Skip to content

djnavarro/arrow-user2022

Repository files navigation

Larger-Than-Memory Data Workflows with Apache Arrow

DOI Netlify Status

This repository contains source code and data for the Apache Arrow workshop run as part of the 2022 UseR! Conference. You can fork and download this repository from GitHub with:

usethis::create_from_github("djnavarro/arrow-user2022", destdir="<your chosen path>")

The repository is not an R package, but it does have a DESCRIPTION file. To install all the package dependencies associated with the workshop, open R in the project folder and use this:

remotes::install_deps()

The repository contains almost everything you need for the workshop. However, it does not include a copy of the data sets due to file size issues.

For the full NYC taxi data, see the instructions on the website.
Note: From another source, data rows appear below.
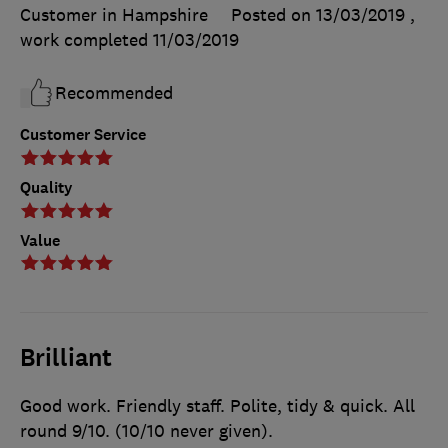
Customer in Hampshire
Posted on 13/03/2019
,
work completed
11/03/2019
Recommended
Customer Service
Quality
Value
Brilliant
Good work. Friendly staff. Polite, tidy & quick. All
round 9/10. (10/10 never given).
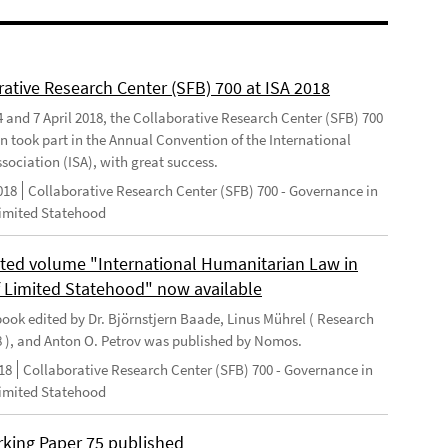
rative Research Center (SFB) 700 at ISA 2018
 and 7 April 2018, the Collaborative Research Center (SFB) 700
n took part in the Annual Convention of the International
sociation (ISA), with great success.
018
Collaborative Research Center (SFB) 700 - Governance in
Limited Statehood
ted volume "International Humanitarian Law in
f Limited Statehood" now available
ook edited by Dr. Björnstjern Baade, Linus Mührel ( Research
8 ), and Anton O. Petrov was published by Nomos.
18
Collaborative Research Center (SFB) 700 - Governance in
Limited Statehood
king Paper 75 published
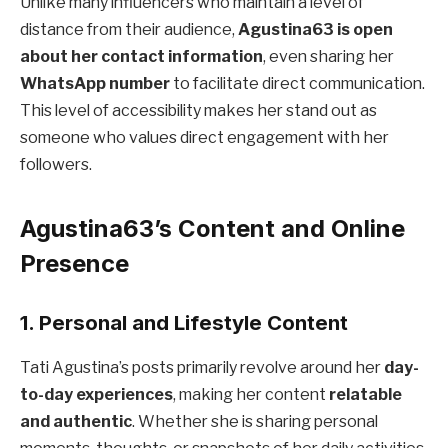
Unlike many influencers who maintain a level of
distance from their audience,
Agustina63 is open
about her contact information
, even sharing her
WhatsApp number
to facilitate direct communication.
This level of accessibility makes her stand out as
someone who values direct engagement with her
followers.
Agustina63’s Content and Online
Presence
1. Personal and Lifestyle Content
Tati Agustina’s posts primarily revolve around her
day-
to-day experiences
, making her content
relatable
and authentic
. Whether she is sharing personal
For the "tiny taxi" data, you can download directly from GitHub:

download.file(
  url = "https://github.com/djnavarro/arrow-user2022/releases/download/v0.1/nyc-taxi-tiny.zip",
  destfile = here::here("data/nyc-taxi-tiny.zip")
)

To extract the parquet files from the archive:

unzip(
  zipfile = here::here("data/nyc-taxi-tiny.zip"), 
  exdir = here::here("data")
)

The workshop website files are contained within the _site folder, and are online at https://arrow-user2022.netlify.app/